▸ **What you have to do**
Count the lines in the items below that contain the string "overdrivenguitar", with case significant. Reply with the number alone.

▸ **Entries**
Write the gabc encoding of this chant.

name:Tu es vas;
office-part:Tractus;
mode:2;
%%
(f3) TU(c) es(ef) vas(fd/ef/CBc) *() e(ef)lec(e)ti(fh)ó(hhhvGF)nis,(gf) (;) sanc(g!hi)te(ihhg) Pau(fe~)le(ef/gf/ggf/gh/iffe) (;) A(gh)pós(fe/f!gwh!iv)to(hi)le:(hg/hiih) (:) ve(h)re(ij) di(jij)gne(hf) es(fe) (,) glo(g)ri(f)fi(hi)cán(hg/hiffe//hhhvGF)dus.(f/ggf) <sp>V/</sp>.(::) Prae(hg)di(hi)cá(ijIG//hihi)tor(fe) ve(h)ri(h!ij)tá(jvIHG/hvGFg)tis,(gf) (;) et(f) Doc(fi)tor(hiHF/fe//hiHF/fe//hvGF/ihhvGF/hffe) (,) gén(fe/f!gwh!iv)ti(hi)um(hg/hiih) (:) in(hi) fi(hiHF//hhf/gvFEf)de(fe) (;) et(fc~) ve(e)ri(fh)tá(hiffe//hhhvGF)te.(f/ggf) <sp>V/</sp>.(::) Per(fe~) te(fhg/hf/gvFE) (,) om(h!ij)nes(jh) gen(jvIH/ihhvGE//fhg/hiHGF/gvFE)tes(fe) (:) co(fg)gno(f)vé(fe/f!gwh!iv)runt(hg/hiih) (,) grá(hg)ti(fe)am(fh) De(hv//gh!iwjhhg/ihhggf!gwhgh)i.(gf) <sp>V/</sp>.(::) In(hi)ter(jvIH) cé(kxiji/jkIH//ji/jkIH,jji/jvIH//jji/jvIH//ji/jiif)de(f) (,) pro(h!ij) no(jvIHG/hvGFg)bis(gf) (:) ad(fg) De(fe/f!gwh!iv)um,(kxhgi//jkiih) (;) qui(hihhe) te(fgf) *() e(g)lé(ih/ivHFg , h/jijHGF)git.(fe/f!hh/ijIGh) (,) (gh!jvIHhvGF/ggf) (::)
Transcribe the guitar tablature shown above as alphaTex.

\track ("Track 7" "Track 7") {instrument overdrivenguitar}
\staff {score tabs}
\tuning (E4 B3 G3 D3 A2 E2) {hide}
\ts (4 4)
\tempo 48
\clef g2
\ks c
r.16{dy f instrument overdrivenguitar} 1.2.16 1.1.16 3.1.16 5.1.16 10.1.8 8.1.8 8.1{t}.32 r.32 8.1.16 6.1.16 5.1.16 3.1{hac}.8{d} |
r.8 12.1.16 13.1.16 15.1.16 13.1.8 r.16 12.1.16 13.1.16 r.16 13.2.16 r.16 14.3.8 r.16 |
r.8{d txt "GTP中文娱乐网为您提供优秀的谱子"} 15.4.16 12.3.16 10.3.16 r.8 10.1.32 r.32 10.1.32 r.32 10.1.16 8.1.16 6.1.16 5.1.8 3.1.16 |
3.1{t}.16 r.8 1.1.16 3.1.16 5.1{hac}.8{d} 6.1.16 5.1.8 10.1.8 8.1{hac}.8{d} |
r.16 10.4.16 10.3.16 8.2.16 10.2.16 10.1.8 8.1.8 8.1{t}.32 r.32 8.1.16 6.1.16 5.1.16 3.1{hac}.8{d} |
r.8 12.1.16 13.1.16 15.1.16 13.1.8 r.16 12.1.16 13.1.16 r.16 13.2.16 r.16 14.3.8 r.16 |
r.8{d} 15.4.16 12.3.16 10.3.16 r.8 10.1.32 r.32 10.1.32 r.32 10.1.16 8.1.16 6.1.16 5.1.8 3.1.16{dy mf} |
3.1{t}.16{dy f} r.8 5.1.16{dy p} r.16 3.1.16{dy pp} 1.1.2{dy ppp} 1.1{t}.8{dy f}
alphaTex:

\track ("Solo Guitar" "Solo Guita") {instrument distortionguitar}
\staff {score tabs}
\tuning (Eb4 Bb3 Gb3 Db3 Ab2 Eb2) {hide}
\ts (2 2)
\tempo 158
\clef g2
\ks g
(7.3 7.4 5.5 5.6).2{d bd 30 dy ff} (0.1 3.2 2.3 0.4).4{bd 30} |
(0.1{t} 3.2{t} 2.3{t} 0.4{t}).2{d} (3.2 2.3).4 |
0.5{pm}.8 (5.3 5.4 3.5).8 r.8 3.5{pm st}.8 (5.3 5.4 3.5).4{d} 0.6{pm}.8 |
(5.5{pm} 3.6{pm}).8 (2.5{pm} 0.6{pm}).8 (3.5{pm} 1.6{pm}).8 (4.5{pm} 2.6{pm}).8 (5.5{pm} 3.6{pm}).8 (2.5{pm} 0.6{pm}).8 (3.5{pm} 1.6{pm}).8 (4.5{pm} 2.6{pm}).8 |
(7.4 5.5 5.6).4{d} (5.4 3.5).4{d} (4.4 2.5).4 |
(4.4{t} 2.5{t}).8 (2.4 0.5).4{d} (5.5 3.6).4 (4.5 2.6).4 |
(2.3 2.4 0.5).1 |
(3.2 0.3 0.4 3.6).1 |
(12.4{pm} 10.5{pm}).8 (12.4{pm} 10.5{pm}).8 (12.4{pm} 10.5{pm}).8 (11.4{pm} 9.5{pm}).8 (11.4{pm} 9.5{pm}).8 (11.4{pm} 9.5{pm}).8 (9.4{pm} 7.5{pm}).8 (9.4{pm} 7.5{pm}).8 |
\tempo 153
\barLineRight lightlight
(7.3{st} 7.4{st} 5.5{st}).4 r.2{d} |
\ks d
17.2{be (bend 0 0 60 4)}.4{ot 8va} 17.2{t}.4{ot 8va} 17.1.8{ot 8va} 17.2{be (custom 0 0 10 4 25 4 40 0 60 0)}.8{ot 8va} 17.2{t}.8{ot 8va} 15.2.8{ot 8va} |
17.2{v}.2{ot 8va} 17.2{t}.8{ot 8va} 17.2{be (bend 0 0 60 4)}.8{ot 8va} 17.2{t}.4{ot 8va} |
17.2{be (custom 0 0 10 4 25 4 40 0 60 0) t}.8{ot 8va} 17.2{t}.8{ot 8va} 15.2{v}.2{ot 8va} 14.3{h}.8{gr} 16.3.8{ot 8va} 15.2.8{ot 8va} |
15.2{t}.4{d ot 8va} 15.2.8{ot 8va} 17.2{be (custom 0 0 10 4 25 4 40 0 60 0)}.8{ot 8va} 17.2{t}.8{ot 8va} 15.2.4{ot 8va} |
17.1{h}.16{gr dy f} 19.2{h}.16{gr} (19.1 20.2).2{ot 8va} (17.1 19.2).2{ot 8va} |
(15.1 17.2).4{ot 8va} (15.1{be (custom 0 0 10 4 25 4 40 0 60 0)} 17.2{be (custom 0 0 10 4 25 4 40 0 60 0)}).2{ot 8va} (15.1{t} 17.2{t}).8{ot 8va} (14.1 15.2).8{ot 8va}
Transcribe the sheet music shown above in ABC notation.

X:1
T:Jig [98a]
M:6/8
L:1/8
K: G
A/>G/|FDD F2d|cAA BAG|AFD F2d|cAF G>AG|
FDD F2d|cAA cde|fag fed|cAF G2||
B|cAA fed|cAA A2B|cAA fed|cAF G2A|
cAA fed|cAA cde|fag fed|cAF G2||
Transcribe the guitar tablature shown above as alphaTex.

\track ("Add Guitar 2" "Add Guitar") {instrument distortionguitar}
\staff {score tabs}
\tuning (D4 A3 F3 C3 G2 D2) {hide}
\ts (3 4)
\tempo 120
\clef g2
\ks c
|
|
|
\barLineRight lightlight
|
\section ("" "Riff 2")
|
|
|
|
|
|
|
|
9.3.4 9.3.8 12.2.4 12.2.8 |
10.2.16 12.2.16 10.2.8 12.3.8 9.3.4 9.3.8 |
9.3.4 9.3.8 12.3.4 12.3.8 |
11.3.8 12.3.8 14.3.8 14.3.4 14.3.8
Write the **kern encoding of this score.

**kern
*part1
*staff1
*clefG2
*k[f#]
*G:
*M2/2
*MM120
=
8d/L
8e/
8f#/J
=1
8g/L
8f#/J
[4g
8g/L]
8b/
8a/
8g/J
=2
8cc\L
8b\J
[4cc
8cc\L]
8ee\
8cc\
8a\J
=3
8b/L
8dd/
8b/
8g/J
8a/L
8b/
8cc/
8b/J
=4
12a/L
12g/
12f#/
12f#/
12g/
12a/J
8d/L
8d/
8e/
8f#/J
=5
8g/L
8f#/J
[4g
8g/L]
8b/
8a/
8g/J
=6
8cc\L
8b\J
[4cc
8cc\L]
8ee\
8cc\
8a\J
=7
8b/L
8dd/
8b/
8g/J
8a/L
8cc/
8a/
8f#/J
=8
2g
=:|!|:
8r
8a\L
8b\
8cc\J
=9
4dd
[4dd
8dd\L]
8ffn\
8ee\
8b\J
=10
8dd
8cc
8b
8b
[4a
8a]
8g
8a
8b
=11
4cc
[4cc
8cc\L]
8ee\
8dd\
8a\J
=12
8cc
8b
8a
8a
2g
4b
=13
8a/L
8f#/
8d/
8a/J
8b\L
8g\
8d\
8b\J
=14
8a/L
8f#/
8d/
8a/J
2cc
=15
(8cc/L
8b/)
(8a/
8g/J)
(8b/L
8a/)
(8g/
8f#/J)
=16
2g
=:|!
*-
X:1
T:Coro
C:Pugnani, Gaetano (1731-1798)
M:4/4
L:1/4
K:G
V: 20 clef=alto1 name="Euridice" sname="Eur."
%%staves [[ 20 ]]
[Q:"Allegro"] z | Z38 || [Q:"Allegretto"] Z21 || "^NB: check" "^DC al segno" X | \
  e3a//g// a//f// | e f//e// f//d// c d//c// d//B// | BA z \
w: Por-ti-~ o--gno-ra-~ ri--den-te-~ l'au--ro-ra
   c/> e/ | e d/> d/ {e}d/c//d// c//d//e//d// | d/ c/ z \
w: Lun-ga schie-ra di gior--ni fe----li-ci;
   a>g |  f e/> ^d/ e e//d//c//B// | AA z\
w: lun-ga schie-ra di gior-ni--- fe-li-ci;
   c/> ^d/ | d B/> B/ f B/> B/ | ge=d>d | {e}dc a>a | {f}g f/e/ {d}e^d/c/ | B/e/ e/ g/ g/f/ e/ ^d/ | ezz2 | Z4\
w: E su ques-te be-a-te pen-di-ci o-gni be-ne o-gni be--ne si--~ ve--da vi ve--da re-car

▸ **Response**
2